「Simon」の仕様を眺めていこう。既に述べたように、移動体通信(携帯電話)の通信方式はアナログ方式、具体的にはAMPS(Advanced Mobile Phone System)である。AMPSは主に北米で使われた方式であり、日本では利用されなかった。
操作はほぼ全て、タッチパネル液晶ディスプレイによるグラフィカルユーザーインタフェース(GUI)を通じて行う。液晶ディスプレイの初期画面(screen)は2つあり、目的に応じて2つのスクリーンをユーザーが切り替える。1つは携帯電話を使うときの画面(Phone screen)、もう1つはハンドヘルドPC(PDA)を使うときの画面(Mobile Office screen)である。

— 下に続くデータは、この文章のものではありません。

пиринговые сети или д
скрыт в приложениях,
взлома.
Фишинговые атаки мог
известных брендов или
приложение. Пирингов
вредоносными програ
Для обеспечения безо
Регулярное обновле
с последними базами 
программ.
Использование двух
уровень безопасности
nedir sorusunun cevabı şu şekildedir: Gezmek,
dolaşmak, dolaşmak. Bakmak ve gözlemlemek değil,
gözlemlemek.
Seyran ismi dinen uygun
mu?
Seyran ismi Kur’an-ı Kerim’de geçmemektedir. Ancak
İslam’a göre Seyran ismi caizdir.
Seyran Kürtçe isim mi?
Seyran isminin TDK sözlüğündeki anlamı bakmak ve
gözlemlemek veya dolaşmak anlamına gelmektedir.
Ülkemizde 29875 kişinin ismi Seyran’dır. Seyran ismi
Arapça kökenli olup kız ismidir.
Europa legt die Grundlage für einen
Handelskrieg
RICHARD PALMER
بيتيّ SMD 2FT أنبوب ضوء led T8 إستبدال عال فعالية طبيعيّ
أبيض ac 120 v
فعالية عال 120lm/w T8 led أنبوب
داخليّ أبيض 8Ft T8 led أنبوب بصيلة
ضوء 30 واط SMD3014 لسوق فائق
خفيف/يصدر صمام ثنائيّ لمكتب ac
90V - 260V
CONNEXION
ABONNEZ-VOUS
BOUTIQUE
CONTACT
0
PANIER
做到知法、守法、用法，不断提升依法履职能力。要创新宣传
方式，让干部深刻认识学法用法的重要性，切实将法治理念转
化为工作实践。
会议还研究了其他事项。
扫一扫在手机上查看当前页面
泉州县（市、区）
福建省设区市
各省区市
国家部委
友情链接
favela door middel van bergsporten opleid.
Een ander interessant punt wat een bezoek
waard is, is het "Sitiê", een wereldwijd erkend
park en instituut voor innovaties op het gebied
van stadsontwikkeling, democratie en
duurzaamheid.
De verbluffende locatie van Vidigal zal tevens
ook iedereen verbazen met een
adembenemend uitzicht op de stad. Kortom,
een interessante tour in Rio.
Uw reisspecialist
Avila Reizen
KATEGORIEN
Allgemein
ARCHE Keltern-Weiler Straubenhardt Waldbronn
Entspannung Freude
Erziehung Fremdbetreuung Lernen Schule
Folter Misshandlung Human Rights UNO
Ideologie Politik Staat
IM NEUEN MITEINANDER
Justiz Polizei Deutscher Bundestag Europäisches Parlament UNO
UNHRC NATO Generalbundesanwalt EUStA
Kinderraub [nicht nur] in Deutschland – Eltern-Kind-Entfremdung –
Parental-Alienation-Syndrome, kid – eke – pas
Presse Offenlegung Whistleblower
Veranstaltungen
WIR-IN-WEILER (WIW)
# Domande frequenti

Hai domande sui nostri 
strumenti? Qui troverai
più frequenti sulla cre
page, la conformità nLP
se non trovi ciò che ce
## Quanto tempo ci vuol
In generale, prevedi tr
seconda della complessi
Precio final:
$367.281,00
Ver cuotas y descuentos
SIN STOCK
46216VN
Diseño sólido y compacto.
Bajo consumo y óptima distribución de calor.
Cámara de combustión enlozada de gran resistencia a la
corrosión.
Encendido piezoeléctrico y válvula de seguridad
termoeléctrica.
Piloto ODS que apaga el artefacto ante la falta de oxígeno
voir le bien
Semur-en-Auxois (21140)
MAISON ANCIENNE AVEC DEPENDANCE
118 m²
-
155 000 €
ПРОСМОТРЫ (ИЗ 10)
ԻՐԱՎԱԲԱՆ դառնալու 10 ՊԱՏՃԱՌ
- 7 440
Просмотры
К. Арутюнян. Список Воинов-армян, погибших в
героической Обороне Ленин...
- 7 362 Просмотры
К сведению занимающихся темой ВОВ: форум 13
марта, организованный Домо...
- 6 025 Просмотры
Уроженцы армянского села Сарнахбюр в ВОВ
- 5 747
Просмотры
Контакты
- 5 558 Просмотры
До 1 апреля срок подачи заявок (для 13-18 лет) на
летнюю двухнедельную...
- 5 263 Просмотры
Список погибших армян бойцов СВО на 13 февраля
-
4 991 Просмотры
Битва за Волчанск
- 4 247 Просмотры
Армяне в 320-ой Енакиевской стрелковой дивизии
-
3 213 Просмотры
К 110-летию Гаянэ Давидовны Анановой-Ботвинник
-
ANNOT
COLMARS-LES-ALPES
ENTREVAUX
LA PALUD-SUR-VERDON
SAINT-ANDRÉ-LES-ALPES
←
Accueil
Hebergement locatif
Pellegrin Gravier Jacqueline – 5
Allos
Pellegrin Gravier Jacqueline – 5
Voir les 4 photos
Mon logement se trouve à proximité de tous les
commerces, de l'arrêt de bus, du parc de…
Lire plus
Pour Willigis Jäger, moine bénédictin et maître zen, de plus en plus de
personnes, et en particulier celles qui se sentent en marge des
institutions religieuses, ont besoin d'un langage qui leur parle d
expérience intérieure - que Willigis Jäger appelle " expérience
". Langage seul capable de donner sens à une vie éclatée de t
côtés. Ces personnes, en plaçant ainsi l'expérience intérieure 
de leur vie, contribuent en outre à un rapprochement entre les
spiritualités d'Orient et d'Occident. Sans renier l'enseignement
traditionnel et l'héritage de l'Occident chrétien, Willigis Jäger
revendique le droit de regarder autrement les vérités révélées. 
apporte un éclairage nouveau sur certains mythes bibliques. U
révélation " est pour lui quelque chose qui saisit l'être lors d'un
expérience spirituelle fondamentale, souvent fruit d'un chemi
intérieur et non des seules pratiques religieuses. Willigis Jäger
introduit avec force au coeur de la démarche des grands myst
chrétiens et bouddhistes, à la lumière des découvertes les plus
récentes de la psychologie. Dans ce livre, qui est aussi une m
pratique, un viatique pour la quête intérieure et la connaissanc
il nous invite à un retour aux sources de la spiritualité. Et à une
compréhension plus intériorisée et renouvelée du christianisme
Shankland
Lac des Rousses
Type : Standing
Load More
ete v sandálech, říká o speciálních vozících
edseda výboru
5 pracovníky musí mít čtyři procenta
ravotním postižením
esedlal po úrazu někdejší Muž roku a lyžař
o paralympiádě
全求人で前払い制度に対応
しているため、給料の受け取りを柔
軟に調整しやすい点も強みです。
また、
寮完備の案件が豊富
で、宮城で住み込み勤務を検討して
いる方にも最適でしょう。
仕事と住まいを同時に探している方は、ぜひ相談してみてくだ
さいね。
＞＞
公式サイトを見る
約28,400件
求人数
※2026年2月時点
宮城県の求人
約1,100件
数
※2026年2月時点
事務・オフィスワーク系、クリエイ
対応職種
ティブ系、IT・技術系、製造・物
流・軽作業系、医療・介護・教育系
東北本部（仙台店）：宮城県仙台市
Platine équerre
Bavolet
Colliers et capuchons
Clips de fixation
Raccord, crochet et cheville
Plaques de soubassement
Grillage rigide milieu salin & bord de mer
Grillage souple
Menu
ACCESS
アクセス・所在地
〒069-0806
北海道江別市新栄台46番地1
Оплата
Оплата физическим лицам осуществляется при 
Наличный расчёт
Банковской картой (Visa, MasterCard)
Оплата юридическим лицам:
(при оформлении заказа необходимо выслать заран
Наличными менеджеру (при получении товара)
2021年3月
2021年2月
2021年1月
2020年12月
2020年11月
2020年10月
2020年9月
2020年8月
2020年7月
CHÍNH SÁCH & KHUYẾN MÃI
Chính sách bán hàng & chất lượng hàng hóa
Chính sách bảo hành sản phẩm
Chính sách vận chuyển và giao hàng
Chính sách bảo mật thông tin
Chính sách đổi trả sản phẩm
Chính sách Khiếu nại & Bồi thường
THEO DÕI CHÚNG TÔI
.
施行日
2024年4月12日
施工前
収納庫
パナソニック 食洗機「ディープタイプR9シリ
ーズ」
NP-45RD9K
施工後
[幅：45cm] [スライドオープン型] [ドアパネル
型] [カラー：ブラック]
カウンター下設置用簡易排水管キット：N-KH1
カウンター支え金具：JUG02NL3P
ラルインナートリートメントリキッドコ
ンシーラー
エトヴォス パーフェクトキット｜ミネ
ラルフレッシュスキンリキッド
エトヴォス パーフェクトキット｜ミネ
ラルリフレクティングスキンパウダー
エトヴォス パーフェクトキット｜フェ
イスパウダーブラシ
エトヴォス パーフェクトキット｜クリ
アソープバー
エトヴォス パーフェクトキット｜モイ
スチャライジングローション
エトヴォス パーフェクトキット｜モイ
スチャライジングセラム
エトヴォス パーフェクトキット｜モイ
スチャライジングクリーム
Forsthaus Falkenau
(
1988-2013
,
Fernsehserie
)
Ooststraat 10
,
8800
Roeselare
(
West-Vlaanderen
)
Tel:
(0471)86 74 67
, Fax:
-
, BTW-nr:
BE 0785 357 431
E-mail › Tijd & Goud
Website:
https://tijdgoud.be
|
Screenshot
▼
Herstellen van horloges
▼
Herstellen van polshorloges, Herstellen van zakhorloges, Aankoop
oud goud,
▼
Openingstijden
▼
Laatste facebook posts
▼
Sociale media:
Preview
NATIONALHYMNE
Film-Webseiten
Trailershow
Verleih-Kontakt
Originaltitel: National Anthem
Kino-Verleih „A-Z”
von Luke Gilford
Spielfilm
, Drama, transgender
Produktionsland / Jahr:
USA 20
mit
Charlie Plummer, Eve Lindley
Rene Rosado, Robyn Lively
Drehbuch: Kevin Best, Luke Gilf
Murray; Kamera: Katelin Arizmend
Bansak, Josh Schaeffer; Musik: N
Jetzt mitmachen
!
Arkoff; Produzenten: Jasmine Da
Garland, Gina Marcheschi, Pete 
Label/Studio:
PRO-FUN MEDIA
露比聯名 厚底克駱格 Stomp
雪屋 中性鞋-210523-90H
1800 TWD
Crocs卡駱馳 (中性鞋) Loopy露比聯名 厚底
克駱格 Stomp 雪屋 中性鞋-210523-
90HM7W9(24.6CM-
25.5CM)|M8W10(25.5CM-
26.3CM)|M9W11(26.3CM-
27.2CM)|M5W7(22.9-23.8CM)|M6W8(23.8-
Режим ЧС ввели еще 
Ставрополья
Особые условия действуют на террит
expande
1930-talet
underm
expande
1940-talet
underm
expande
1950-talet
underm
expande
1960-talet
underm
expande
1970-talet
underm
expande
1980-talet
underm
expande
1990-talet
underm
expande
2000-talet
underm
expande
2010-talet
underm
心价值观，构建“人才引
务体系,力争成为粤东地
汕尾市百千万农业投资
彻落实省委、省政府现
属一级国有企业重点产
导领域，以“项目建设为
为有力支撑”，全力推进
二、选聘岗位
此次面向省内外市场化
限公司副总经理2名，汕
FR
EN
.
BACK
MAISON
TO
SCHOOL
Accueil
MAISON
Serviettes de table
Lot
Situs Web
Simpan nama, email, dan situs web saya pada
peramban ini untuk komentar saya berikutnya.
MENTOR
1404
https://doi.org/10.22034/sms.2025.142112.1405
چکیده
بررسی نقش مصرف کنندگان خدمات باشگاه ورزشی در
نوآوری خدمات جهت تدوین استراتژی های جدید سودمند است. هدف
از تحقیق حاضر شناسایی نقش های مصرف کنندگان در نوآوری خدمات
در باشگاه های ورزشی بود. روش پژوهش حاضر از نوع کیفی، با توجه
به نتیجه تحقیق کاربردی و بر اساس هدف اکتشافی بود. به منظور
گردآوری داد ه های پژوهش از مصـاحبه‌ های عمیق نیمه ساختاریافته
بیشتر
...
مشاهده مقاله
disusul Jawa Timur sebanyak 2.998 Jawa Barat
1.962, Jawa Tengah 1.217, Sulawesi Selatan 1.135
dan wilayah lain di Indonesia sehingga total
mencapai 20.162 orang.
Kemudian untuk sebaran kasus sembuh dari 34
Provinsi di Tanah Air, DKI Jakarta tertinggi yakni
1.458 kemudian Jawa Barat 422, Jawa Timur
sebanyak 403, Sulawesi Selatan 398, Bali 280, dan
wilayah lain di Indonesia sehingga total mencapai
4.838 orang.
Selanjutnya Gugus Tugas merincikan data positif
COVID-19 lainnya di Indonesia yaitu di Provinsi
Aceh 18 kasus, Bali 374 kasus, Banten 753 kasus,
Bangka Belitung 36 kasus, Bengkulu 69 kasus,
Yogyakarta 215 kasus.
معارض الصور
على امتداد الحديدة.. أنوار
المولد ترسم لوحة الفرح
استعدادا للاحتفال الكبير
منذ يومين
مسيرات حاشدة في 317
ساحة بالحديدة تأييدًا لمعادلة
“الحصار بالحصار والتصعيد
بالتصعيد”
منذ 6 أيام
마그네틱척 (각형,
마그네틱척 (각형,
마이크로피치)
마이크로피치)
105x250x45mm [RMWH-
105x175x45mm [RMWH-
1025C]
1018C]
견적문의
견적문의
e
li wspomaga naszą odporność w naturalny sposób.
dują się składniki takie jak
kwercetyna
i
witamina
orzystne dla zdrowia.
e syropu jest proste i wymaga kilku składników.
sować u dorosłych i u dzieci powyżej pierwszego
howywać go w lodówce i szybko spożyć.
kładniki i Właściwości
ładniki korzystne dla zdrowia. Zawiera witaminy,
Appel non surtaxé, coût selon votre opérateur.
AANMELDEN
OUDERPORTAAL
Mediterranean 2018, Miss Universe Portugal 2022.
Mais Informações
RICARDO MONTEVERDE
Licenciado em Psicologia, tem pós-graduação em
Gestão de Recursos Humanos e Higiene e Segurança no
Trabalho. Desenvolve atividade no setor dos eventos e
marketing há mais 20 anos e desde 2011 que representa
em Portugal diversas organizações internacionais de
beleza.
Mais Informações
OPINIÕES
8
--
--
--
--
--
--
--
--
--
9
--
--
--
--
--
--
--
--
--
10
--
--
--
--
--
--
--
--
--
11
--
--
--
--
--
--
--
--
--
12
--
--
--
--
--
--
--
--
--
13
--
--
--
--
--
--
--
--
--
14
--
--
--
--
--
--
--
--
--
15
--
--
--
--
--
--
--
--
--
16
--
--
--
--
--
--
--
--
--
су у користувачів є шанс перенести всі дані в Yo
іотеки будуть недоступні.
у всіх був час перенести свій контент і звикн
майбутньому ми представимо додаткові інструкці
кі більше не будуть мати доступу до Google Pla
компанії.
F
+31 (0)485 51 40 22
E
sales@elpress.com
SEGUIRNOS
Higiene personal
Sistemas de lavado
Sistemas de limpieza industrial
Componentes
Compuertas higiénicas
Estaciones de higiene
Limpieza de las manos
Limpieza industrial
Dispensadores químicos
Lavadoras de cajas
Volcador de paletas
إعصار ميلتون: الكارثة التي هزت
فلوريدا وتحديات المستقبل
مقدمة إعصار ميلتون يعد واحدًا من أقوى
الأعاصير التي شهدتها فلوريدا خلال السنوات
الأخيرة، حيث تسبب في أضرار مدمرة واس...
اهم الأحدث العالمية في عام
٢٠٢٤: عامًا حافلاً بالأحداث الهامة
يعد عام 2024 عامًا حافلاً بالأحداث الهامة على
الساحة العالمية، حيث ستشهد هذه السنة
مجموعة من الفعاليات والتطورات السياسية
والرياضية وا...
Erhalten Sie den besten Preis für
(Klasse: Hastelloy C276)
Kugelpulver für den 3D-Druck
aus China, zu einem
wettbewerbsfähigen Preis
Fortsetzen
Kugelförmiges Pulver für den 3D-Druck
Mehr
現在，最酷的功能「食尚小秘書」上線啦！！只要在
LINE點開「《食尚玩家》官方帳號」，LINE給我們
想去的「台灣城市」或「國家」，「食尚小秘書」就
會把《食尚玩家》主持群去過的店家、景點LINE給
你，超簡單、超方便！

次は「Simon」の内部構成である。当時のモバイル向け要素技術を俯瞰できる、貴重な事例だ。オペレーティングシステム(OS)はデータライト製のROM-DOS、システムLSIはバデム(Vadem)が設計した「Vadem VG230」、データ通信はモデム(ヘイズ準拠、データ転送速度2400ビット/秒)、メインメモリは1Mバイトの疑似SRAM(PSRAM)と32KバイトのSRAM、ストレージは1MバイトのNORフラッシュメモリである。ワンチップのシステムLSIが全体を制御していること、フラッシュストレージを内蔵していることが興味深い。
また、PC(PCMCIA)カードスロットを本体の底部に設けることで、外部記憶の増設だけでなく、将来の機能拡張に対応した。先見の明がうかがえる。ただし残念なのは、携帯電話システムがデジタル方式に変更され、アナログ方式のサービスが休止されると「Simon」は無用になってしまうことだ。携帯電話端末のユーザーにとって共通の問題(ハードウェアの買い換えを強制されること)が、既に露呈しつつある。